WHAT IS ASKED
Extract every line of the listing below and reproduce each one without any change.

LISTED ENTRIES
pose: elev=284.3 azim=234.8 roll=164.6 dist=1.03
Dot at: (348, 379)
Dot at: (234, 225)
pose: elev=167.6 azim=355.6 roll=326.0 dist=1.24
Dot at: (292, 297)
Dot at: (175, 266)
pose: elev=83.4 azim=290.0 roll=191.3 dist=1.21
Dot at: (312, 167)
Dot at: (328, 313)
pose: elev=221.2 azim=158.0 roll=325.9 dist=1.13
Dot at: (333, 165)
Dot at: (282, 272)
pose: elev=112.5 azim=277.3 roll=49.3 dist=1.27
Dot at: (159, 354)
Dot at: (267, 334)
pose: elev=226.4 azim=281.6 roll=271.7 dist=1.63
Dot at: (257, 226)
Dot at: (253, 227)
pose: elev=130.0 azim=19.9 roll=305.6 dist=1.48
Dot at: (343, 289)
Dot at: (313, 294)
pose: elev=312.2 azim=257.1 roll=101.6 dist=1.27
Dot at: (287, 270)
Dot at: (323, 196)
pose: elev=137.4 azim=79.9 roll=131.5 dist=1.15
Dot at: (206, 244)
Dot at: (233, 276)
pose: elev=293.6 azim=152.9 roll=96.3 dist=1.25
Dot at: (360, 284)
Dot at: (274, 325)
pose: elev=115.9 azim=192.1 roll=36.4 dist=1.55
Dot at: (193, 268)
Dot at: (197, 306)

ANSWER BELOW
pose: elev=284.3 azim=234.8 roll=164.6 dist=1.03
Dot at: (348, 379)
Dot at: (234, 225)
pose: elev=167.6 azim=355.6 roll=326.0 dist=1.24
Dot at: (292, 297)
Dot at: (175, 266)
pose: elev=83.4 azim=290.0 roll=191.3 dist=1.21
Dot at: (312, 167)
Dot at: (328, 313)
pose: elev=221.2 azim=158.0 roll=325.9 dist=1.13
Dot at: (333, 165)
Dot at: (282, 272)
pose: elev=112.5 azim=277.3 roll=49.3 dist=1.27
Dot at: (159, 354)
Dot at: (267, 334)
pose: elev=226.4 azim=281.6 roll=271.7 dist=1.63
Dot at: (257, 226)
Dot at: (253, 227)
pose: elev=130.0 azim=19.9 roll=305.6 dist=1.48
Dot at: (343, 289)
Dot at: (313, 294)
pose: elev=312.2 azim=257.1 roll=101.6 dist=1.27
Dot at: (287, 270)
Dot at: (323, 196)
pose: elev=137.4 azim=79.9 roll=131.5 dist=1.15
Dot at: (206, 244)
Dot at: (233, 276)
pose: elev=293.6 azim=152.9 roll=96.3 dist=1.25
Dot at: (360, 284)
Dot at: (274, 325)
pose: elev=115.9 azim=192.1 roll=36.4 dist=1.55
Dot at: (193, 268)
Dot at: (197, 306)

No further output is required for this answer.